[Your task]:
Please rewrite the DNS service discovery draft, starting with "DNS Web Service" and going on through "at web-service-discovery.html .", so that "Web Service Endpoints" becomes "service endpoints".

Network Working Group P. Hallam-Baker
Internet-Draft Comodo Group Inc.
Intended status: Informational June 14, 2018
Expires: December 16, 2018

DNS Web Service Discovery


This document describes a standardized approach to discovering Web Service Endpoints from a DNS name. Services are advertised using the DNS SRV and TXT records and the HTTP Well Known Service conventions.

This document is also available online at web-service-discovery.html .

Status of This Memo

This Internet-Draft is submitted in full conformance with the provisions of BCP 78 and BCP 79.

Internet-Drafts are working documents of the Internet Engineering Task Force (IETF). Note that other groups may also distribute working documents as Internet-Drafts. The list of current Internet-Drafts is at

Internet-Drafts are draft documents valid for a maximum of six months and may be updated, replaced, or obsoleted by other documents at any time. It is inappropriate to use Internet-Drafts as reference material or to cite them other than as "work in progress."

This Internet-Draft will expire on December 16, 2018.

Copyright Notice

Copyright (c) 2018 IETF Trust and the persons identified as the document authors. All rights reserved.

[Material provided]:

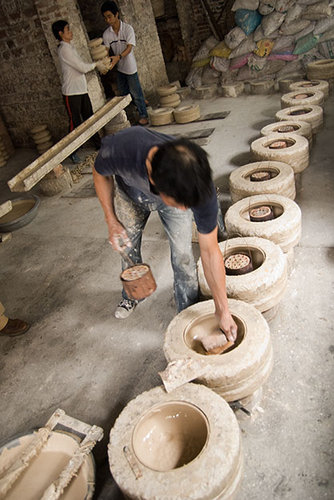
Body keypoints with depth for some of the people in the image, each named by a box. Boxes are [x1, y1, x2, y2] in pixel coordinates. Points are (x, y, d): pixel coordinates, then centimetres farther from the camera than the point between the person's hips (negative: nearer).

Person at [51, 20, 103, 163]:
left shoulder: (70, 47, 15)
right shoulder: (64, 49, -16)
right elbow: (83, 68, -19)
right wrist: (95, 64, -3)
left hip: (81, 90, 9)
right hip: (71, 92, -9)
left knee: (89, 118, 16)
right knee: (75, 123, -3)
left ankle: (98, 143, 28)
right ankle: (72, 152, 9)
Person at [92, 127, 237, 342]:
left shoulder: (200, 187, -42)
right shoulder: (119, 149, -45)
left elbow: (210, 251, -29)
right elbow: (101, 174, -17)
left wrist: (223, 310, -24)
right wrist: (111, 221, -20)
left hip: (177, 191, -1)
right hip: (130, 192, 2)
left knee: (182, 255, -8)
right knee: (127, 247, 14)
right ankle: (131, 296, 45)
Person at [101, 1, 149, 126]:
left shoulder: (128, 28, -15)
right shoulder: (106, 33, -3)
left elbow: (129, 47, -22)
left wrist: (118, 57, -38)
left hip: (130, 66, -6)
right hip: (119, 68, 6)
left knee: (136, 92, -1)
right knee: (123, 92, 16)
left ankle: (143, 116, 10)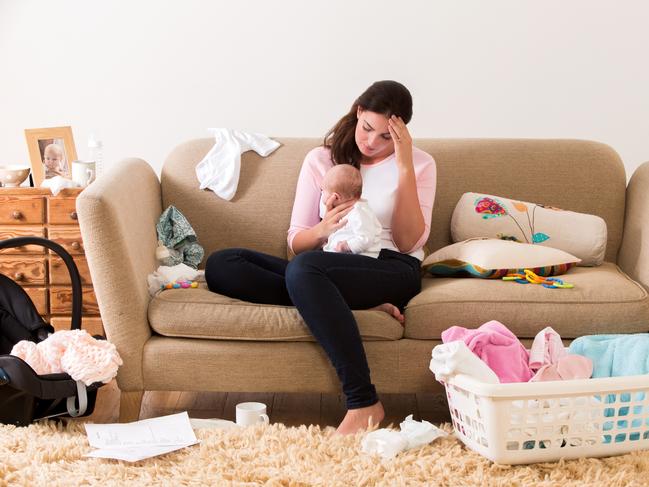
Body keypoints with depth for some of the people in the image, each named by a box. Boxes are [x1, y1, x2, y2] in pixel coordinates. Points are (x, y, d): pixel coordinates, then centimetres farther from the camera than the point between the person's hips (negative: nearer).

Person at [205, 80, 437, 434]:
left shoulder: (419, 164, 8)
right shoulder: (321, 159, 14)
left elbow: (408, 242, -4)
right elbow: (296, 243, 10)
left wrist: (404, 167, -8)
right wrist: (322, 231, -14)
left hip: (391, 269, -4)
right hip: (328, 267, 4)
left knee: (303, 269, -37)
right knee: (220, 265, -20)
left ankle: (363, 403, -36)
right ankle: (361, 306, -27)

[Expected answer]:
DNS Web Service Discovery


This document describes a standardized approach to discovering service endpoints from a DNS name. Services are advertised using the DNS SRV and TXT records and the HTTP Well Known Service conventions.

This document is also available online at web-service-discovery.html .